◆ **CONSIGNE A**: Copiez à l'identique le passage du segment du document compris entre « Monsieur le président, messieurs » et « volume financier adéquat. », bornes incluses.

◆ **SEGMENT DU DOCUMENT**:
—————

Monsieur le président, messieurs les ministres, mes chers collègues, la commission des finances est heureuse que l'aide publique au développement soit et reste une priorité budgétaire de la France. La réduction de la pauvreté est, certes, très tributaire de l'efficacité de l'aide et de la capacité à ne pas verser les fonds à des Etats que l'on peut parfois qualifier de « kleptocrates ». Mais les besoins fondamentaux à couvrir sont énormes et exigent un volume financier adéquat.

—————

◆ **EXTRAITS DE DONNÉES**:
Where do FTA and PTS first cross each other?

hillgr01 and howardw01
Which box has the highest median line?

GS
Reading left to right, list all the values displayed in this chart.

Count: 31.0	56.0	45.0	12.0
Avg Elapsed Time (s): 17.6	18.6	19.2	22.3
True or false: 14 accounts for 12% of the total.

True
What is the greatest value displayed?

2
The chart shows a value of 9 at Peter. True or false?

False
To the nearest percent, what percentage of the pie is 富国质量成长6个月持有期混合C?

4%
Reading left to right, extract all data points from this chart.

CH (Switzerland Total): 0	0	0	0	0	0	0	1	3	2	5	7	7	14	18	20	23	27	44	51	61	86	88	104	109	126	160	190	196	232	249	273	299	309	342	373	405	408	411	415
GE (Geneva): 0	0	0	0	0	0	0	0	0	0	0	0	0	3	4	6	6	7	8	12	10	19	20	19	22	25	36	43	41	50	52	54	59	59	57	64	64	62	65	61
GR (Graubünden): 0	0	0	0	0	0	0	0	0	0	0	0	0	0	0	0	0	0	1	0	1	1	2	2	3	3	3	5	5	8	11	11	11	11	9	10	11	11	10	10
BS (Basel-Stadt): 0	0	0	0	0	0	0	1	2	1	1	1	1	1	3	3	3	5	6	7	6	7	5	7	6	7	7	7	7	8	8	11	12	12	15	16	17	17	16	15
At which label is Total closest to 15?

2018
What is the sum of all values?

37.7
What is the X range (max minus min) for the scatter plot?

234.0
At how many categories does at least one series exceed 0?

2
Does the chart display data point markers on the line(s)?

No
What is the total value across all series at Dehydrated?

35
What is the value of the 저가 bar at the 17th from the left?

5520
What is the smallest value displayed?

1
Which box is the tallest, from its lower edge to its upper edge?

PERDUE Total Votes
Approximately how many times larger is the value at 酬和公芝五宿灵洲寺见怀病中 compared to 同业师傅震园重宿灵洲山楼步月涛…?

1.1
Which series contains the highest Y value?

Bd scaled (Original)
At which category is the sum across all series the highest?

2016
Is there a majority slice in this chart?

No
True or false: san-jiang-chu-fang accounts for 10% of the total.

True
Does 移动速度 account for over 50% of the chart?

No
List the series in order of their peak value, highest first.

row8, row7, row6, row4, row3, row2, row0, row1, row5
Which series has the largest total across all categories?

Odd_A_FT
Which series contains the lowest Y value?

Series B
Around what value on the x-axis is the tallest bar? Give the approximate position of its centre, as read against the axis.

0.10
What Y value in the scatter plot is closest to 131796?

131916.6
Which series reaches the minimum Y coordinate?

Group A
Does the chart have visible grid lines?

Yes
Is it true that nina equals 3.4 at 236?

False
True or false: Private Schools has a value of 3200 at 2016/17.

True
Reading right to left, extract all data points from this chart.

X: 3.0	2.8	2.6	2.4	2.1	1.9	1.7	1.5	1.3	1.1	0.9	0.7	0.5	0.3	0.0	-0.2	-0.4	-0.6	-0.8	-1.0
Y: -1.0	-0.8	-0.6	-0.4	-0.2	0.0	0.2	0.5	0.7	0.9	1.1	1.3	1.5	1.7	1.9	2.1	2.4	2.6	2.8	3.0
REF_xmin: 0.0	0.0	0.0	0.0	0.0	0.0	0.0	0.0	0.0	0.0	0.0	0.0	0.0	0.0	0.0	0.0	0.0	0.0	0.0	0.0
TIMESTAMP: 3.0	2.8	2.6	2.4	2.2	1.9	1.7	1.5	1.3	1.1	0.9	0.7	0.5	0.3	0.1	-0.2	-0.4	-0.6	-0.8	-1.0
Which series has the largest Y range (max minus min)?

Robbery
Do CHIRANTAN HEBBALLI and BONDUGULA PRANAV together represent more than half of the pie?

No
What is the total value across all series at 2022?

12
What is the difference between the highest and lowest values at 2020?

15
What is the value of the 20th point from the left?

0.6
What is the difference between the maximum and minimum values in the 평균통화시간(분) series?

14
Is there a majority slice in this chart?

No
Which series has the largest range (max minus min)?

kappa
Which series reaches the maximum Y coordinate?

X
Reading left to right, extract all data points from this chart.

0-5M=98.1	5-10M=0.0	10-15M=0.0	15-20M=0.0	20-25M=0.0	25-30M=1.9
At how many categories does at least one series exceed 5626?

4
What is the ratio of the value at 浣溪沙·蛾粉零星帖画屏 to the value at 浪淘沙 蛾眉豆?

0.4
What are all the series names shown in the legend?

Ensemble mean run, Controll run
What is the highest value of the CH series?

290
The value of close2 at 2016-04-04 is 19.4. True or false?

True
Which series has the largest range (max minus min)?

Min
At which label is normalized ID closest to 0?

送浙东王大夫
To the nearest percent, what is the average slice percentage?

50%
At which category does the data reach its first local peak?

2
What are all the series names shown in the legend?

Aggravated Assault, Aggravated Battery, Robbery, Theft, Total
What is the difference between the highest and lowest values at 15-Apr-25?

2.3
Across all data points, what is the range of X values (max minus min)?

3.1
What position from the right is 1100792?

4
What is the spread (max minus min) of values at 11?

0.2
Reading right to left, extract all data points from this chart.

—————

◆ **CONSIGNE B**: Reproduisez à l'identique les lignes des extraits de données, depuis leur début jusqu'à la ligne contenant « At how many categories does at least one series exceed 0? », les deux bornes comprises.

◆ **RÉPONSE RÉDIGÉE A**:
Monsieur le président, messieurs les ministres, mes chers collègues, la commission des finances est heureuse que l'aide publique au développement soit et reste une priorité budgétaire de la France. La réduction de la pauvreté est, certes, très tributaire de l'efficacité de l'aide et de la capacité à ne pas verser les fonds à des Etats que l'on peut parfois qualifier de « kleptocrates ». Mais les besoins fondamentaux à couvrir sont énormes et exigent un volume financier adéquat.

◆ **RÉPONSE RÉDIGÉE B**:
Where do FTA and PTS first cross each other?

hillgr01 and howardw01
Which box has the highest median line?

GS
Reading left to right, list all the values displayed in this chart.

Count: 31.0	56.0	45.0	12.0
Avg Elapsed Time (s): 17.6	18.6	19.2	22.3
True or false: 14 accounts for 12% of the total.

True
What is the greatest value displayed?

2
The chart shows a value of 9 at Peter. True or false?

False
To the nearest percent, what percentage of the pie is 富国质量成长6个月持有期混合C?

4%
Reading left to right, extract all data points from this chart.

CH (Switzerland Total): 0	0	0	0	0	0	0	1	3	2	5	7	7	14	18	20	23	27	44	51	61	86	88	104	109	126	160	190	196	232	249	273	299	309	342	373	405	408	411	415
GE (Geneva): 0	0	0	0	0	0	0	0	0	0	0	0	0	3	4	6	6	7	8	12	10	19	20	19	22	25	36	43	41	50	52	54	59	59	57	64	64	62	65	61
GR (Graubünden): 0	0	0	0	0	0	0	0	0	0	0	0	0	0	0	0	0	0	1	0	1	1	2	2	3	3	3	5	5	8	11	11	11	11	9	10	11	11	10	10
BS (Basel-Stadt): 0	0	0	0	0	0	0	1	2	1	1	1	1	1	3	3	3	5	6	7	6	7	5	7	6	7	7	7	7	8	8	11	12	12	15	16	17	17	16	15
At which label is Total closest to 15?

2018
What is the sum of all values?

37.7
What is the X range (max minus min) for the scatter plot?

234.0
At how many categories does at least one series exceed 0?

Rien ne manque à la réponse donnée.